Some of the discussion has revolved around the Islamic concept of compensation called diya, which can be paid by a party responsible for a crime, such as murder, in place of other penalties.

Saad al-Katatny, a former speaker of parliament and member of the Brotherhood’s Freedom and Justice Party currently appealing a death sentence, said during a court hearing in February 2015 that a representative of the government had approached him in prison and proposed the payment of diya for the mass killings to resolve the political impasse with the Brotherhood. Al-Katatny said he responded that he did not have the “jurisdiction” to accept such an offer and “rejected the coup” in any case. Yasser Borhamy, a founder of one of Egypt’s largest salafist political parties, which supports the government, has also proposed a solution involving diya.
If President Abdel Fattah al-Sisi’s government hopes to have any credibility with the thousands of Egyptians who have suffered over the past three years, it should ensure a serious accounting for these grave crimes. The mass killings of August 14, 2013, remain a dark stain on Egypt’s record that no amount of spin from the government or its allies will ever wash away.
Sarah Leah Whitson

Middle East and North Africa Director


Compensation for the mass killings of 2013, though far from a complete solution, is an essential part of an effective remedy for a gross human rights violation under international law.

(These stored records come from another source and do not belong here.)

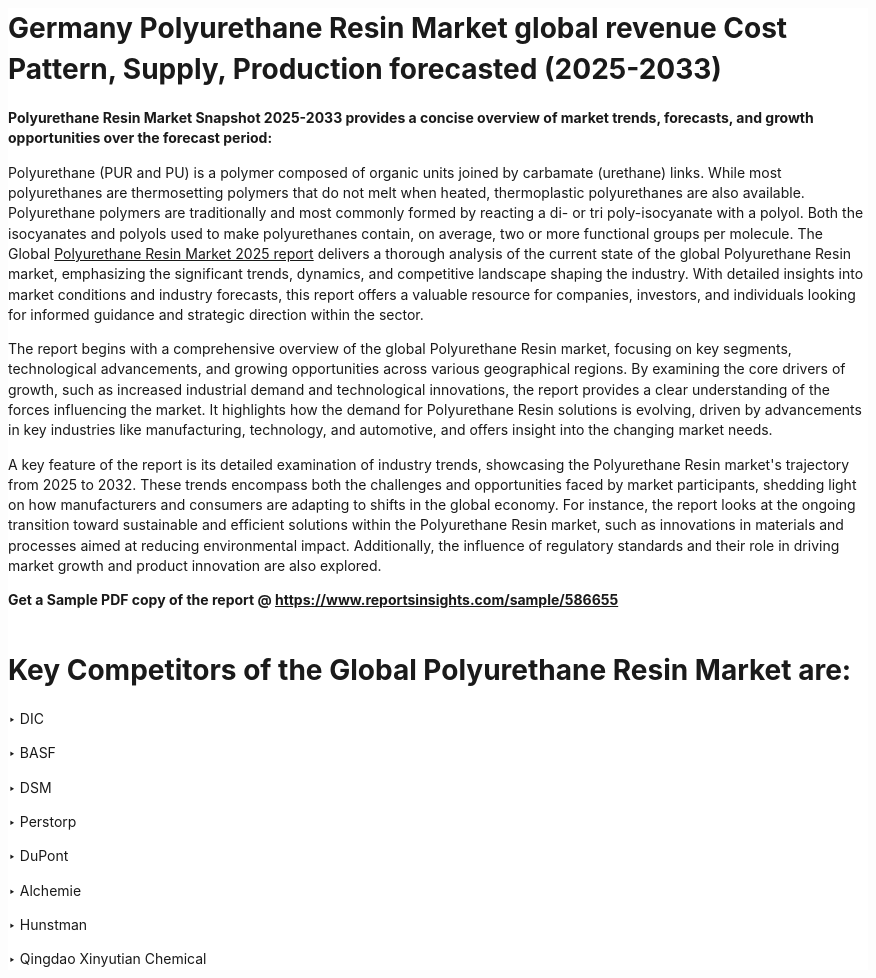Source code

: # Germany Polyurethane Resin Market global revenue Cost Pattern, Supply, Production forecasted (2025-2033)

<strong>Polyurethane Resin Market Snapshot 2025-2033 provides a concise overview of market trends, forecasts, and growth opportunities over the forecast period:</strong>

Polyurethane (PUR and PU) is a polymer composed of organic units joined by carbamate (urethane) links. While most polyurethanes are thermosetting polymers that do not melt when heated, thermoplastic polyurethanes are also available. Polyurethane polymers are traditionally and most commonly formed by reacting a di- or tri poly-isocyanate with a polyol. Both the isocyanates and polyols used to make polyurethanes contain, on average, two or more functional groups per molecule. The Global <a href=https://www.reportsinsights.com/sample/586655>Polyurethane Resin Market 2025 report</a> delivers a thorough analysis of the current state of the global Polyurethane Resin market, emphasizing the significant trends, dynamics, and competitive landscape shaping the industry. With detailed insights into market conditions and industry forecasts, this report offers a valuable resource for companies, investors, and individuals looking for informed guidance and strategic direction within the sector.

The report begins with a comprehensive overview of the global Polyurethane Resin market, focusing on key segments, technological advancements, and growing opportunities across various geographical regions. By examining the core drivers of growth, such as increased industrial demand and technological innovations, the report provides a clear understanding of the forces influencing the market. It highlights how the demand for Polyurethane Resin solutions is evolving, driven by advancements in key industries like manufacturing, technology, and automotive, and offers insight into the changing market needs.

A key feature of the report is its detailed examination of industry trends, showcasing the Polyurethane Resin market's trajectory from 2025 to 2032. These trends encompass both the challenges and opportunities faced by market participants, shedding light on how manufacturers and consumers are adapting to shifts in the global economy. For instance, the report looks at the ongoing transition toward sustainable and efficient solutions within the Polyurethane Resin market, such as innovations in materials and processes aimed at reducing environmental impact. Additionally, the influence of regulatory standards and their role in driving market growth and product innovation are also explored.

<strong>Get a Sample PDF copy of the report @ <a href=https://www.reportsinsights.com/sample/586655>https://www.reportsinsights.com/sample/586655</a></strong>

# <strong>Key Competitors of the Global Polyurethane Resin Market are:</strong>

‣ DIC

‣ BASF

‣ DSM

‣ Perstorp

‣ DuPont

‣ Alchemie

‣ Hunstman

‣ Qingdao Xinyutian Chemical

The right of victims to an effective remedy before an independent and impartial authority is enshrined in multiple treaties to which Egypt is a party, including the International Covenant on Civil and Political Rights. It requires fair and adequate compensation, an investigation that determines the facts, and prosecution of those responsible. International courts have found that impunity for crimes like the mass killings of 2013 only increases the suffering of victims and their families.

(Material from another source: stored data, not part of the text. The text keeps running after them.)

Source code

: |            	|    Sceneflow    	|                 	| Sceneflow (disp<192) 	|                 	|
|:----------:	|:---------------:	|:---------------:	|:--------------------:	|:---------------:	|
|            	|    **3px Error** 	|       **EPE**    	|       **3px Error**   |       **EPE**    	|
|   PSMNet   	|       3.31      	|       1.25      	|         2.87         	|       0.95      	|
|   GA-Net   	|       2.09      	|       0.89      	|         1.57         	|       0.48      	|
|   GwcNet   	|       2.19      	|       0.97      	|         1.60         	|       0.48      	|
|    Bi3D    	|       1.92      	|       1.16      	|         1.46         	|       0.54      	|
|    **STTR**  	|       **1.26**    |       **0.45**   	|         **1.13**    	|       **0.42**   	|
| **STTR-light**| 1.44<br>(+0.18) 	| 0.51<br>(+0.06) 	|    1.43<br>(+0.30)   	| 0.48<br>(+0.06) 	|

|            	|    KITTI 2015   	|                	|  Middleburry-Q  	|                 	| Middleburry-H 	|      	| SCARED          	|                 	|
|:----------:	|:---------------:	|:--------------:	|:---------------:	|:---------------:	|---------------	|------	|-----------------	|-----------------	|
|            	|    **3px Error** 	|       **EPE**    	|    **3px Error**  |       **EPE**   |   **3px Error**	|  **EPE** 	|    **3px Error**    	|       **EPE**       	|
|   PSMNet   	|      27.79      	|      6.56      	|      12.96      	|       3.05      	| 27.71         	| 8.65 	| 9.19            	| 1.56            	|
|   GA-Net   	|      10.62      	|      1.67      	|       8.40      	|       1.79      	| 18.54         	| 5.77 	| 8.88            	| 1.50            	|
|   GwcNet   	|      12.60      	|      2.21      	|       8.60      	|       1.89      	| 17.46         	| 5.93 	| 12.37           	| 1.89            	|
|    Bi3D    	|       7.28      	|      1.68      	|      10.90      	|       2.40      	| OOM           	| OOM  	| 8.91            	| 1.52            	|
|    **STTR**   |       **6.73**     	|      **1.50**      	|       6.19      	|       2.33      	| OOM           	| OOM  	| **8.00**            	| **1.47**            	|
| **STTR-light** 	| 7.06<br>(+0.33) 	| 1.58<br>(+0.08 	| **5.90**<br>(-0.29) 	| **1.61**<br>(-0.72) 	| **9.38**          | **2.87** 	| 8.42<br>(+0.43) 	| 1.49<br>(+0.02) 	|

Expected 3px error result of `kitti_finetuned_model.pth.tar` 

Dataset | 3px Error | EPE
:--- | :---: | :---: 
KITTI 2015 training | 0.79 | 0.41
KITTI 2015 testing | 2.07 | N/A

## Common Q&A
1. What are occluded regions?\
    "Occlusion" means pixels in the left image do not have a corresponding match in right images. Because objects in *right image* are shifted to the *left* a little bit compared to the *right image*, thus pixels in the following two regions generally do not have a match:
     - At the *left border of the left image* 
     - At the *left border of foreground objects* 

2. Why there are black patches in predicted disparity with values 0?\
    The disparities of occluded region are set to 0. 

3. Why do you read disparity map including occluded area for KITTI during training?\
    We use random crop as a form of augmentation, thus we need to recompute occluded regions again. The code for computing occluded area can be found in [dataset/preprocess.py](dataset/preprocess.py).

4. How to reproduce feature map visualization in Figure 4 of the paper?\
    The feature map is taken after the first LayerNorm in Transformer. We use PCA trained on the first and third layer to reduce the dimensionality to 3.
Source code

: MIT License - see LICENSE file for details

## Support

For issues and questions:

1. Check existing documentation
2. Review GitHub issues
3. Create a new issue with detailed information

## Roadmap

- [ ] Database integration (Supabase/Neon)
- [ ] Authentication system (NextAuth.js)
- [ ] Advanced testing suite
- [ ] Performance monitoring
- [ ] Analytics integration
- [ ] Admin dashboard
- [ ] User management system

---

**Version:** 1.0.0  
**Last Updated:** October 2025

The Egyptian government fact-finding committee that looked into the killings and the events that precipitated and followed them released an executive summary of its findings on November 26, 2014, but blamed protesters for starting the violence, said the police response was mostly justified, and did not recommend any charges. Human Rights Watch and other groups said the government should make the report public, but it has not.

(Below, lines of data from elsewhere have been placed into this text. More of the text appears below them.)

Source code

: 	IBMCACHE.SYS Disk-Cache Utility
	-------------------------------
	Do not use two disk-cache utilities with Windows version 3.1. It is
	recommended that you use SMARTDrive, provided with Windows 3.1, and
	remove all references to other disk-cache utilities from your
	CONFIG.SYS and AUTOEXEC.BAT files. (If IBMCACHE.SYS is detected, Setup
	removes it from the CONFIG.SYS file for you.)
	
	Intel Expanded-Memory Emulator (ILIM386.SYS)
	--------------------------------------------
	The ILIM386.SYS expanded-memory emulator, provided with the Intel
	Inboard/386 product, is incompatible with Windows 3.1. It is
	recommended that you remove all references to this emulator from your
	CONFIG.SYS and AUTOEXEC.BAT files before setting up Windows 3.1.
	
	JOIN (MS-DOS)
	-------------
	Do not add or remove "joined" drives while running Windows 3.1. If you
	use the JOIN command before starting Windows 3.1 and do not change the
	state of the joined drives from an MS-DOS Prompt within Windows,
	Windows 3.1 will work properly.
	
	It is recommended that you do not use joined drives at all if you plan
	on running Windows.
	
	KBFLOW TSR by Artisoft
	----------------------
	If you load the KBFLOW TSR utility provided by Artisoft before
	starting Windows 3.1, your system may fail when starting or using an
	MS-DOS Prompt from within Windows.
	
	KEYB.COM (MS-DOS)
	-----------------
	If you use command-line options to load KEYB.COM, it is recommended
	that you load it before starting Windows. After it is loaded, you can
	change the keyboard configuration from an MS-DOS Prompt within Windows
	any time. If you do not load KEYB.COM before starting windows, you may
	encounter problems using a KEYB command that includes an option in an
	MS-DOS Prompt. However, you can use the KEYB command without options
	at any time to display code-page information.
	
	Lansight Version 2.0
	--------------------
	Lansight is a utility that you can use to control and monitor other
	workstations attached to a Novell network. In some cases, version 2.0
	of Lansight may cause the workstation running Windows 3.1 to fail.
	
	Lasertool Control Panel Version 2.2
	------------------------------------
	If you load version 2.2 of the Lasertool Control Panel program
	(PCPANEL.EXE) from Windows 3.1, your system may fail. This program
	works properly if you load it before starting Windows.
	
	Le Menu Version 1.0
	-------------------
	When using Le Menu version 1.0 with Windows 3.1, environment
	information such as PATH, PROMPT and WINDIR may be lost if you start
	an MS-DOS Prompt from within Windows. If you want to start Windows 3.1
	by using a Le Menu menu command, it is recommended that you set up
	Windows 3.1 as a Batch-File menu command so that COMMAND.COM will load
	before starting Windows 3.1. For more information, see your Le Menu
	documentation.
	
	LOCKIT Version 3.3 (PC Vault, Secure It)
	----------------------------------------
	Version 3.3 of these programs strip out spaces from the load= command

The Prosecutor General’s Office has not announced any investigations. Instead, prosecutors are pursuing a mass trial against more than 400 people arrested at the Rab’a al-Adawiya protest, whom they accuse of blocking roads and harming national unity. Thousands of others accused of membership in or sympathy for the Brotherhood face trial, including journalists, former members of parliament, and others arrested at protests.

Despite the Egyptian authorities’ failure to seriously investigate the mass killings, neither the United Nations Human Rights Council nor the African Commission on Human and Peoples’ Rights have established international commissions of inquiry, even though they remain one of the last resorts for victims. Human Rights Watch continues to call on both organizations to establish such commissions.

“The international community has abandoned any pretense that justice for the victims of August 2013 will stand in the way of business as usual,” Whitson said. “If Egypt’s lawmakers want to represent all Egyptians, they should prove it by seeking basic accountability for the crimes committed by Egyptian security forces.”